## WHAT THE TASK REQUIRES
Go through the entries below and copy every line that holds the word "followed".

(DATASET RECORDS Opens)

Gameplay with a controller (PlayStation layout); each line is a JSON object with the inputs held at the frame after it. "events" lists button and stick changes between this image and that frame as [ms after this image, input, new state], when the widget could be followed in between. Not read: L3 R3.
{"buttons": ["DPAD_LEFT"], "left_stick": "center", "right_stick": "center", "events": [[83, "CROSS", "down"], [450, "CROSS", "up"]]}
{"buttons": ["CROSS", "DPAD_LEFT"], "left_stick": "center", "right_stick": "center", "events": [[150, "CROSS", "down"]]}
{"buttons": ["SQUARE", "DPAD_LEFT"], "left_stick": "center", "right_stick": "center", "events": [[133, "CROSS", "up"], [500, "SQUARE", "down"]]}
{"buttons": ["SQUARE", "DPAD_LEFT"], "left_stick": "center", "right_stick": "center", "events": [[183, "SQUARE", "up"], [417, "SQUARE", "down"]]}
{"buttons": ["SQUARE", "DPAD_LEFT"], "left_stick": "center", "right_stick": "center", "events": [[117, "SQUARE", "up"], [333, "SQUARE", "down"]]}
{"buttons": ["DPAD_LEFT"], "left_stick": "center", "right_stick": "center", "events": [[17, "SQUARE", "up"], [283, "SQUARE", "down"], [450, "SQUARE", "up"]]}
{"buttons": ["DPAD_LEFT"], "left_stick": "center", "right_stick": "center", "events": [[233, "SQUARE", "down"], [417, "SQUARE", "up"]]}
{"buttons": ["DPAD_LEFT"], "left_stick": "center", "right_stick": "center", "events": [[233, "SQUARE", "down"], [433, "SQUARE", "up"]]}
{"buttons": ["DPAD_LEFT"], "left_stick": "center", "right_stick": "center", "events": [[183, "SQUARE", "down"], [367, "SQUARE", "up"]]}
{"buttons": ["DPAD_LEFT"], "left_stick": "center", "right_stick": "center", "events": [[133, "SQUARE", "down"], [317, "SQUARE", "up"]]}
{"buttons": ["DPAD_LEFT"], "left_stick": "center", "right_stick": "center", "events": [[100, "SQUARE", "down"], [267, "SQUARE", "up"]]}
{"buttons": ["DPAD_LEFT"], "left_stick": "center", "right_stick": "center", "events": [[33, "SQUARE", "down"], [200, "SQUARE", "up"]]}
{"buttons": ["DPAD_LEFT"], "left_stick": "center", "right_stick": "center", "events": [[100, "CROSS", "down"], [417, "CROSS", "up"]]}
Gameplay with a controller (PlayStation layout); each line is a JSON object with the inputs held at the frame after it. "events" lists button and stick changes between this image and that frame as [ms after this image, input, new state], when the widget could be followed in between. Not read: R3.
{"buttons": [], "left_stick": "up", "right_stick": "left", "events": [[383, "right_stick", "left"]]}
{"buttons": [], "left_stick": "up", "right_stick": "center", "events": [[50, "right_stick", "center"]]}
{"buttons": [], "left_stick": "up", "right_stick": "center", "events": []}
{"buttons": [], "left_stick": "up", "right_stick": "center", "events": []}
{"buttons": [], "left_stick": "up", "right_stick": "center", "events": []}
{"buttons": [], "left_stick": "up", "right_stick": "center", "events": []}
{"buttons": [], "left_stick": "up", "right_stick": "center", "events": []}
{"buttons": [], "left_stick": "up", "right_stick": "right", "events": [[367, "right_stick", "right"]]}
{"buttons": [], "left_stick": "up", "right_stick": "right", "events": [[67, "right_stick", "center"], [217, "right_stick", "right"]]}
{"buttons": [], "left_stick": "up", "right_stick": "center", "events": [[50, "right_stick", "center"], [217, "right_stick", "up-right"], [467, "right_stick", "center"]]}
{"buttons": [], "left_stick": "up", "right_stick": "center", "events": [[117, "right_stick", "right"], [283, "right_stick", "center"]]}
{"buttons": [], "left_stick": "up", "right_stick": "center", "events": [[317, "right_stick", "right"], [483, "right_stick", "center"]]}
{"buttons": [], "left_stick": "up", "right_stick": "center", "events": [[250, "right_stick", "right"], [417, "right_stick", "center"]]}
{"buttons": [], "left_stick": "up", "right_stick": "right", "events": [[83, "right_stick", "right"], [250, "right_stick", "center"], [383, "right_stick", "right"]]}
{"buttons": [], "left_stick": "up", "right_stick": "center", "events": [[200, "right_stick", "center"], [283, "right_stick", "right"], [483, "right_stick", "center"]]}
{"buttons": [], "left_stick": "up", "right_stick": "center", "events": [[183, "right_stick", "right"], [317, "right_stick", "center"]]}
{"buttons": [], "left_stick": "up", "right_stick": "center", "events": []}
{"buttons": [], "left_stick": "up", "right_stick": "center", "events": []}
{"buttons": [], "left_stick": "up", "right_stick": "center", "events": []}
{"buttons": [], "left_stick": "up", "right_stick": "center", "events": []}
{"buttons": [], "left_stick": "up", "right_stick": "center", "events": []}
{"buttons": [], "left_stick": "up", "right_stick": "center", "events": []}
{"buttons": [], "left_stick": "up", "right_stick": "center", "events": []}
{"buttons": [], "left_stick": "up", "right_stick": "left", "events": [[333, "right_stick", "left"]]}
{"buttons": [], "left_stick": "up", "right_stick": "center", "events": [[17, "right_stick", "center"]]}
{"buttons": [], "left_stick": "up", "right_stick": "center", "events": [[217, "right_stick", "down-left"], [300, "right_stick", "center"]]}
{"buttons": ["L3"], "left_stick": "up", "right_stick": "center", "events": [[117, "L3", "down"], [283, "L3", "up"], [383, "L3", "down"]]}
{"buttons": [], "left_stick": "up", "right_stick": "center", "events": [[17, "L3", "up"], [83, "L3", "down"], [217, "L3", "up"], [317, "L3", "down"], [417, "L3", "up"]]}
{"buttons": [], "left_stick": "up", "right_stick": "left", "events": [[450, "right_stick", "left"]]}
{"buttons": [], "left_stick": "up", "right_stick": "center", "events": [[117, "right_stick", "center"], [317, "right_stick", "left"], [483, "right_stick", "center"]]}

(DATASET RECORDS Closes)

## RESPONSE TO THIS TASK
Gameplay with a controller (PlayStation layout); each line is a JSON object with the inputs held at the frame after it. "events" lists button and stick changes between this image and that frame as [ms after this image, input, new state], when the widget could be followed in between. Not read: L3 R3.
Gameplay with a controller (PlayStation layout); each line is a JSON object with the inputs held at the frame after it. "events" lists button and stick changes between this image and that frame as [ms after this image, input, new state], when the widget could be followed in between. Not read: R3.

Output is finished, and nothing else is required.